| Supplied text |
Posts Tagged ‘Social Media’
The Social Media Strip Club
May 26th, 2010 | Posted in Uncategorized | By Jordan Cooper | View Comments
When you see the term “social media” written in the mainstream press as this awe-inspiring, ground-breaking, radical shift in the connected human consciousness (their buzzwords, not mine) – do you roll your eyes and sigh apathetically?
When you hear a marketing rockstar ninja expert use the word engage about 84 times in a 7 minute interview, do you vomit in your mouth just a little bit?
When you wake up in the morning to find 163 new blog posts, 326 Facebook updates, 831 incoming tweets (not including the redundant aggregation of each individual one on 74 other social platforms) – do you smell a pungent odor emanating from this landfill?
Do you get the sense that social media is just a delusion we’re all perpetrating on ourselves with implicit collusion in order to give a sense of purpose and value to our empty lives?
Do you get a feeling that human nature is actually not changing whatsoever, but has designed a construct in which our own selfish needs and dirty little secrets can be veiled so well to the unsuspecting masses?

| Questions |
1) Quote the blog post from "Do you get a" through "the unsuspecting masses?", inclusive.
2) In the blog post, about how many times does a marketing expert use the word engage, and in how long an interview?
Use nothing but the blog post above as your source.

| Recorded information |
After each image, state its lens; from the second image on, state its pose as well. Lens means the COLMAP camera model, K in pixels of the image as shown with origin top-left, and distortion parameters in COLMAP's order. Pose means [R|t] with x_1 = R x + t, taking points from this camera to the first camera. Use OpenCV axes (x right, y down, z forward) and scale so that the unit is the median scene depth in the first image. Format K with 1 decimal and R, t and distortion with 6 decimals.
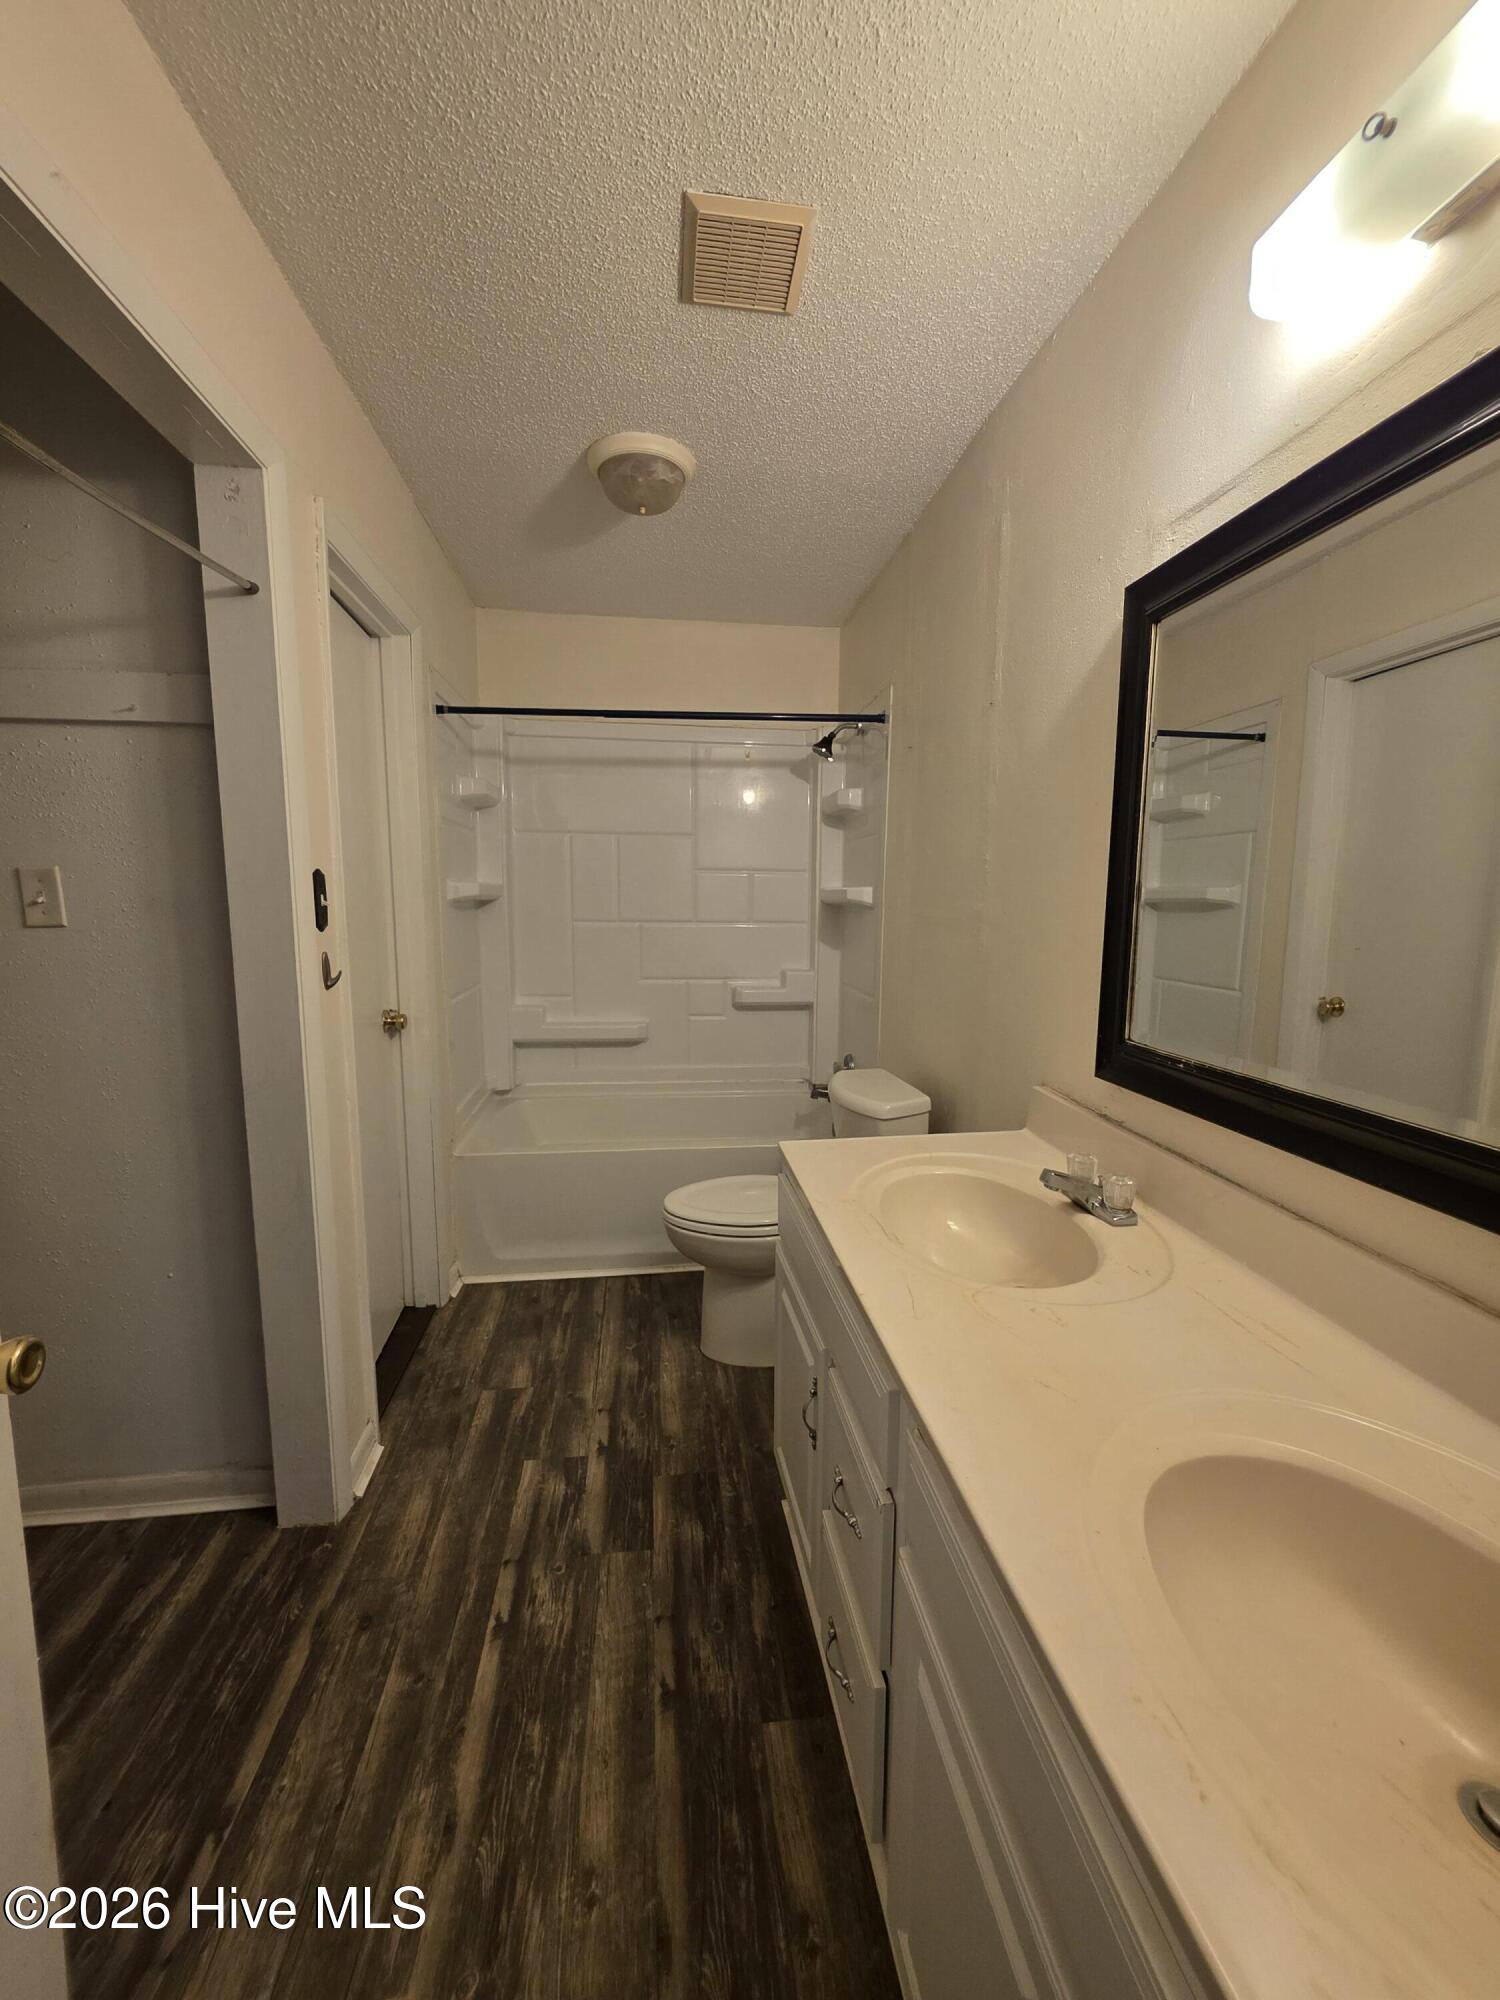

| Response list |
1)
Do you get a feeling that human nature is actually not changing whatsoever, but has designed a construct in which our own selfish needs and dirty little secrets can be veiled so well to the unsuspecting masses?

2) About 84 times in a 7 minute interview.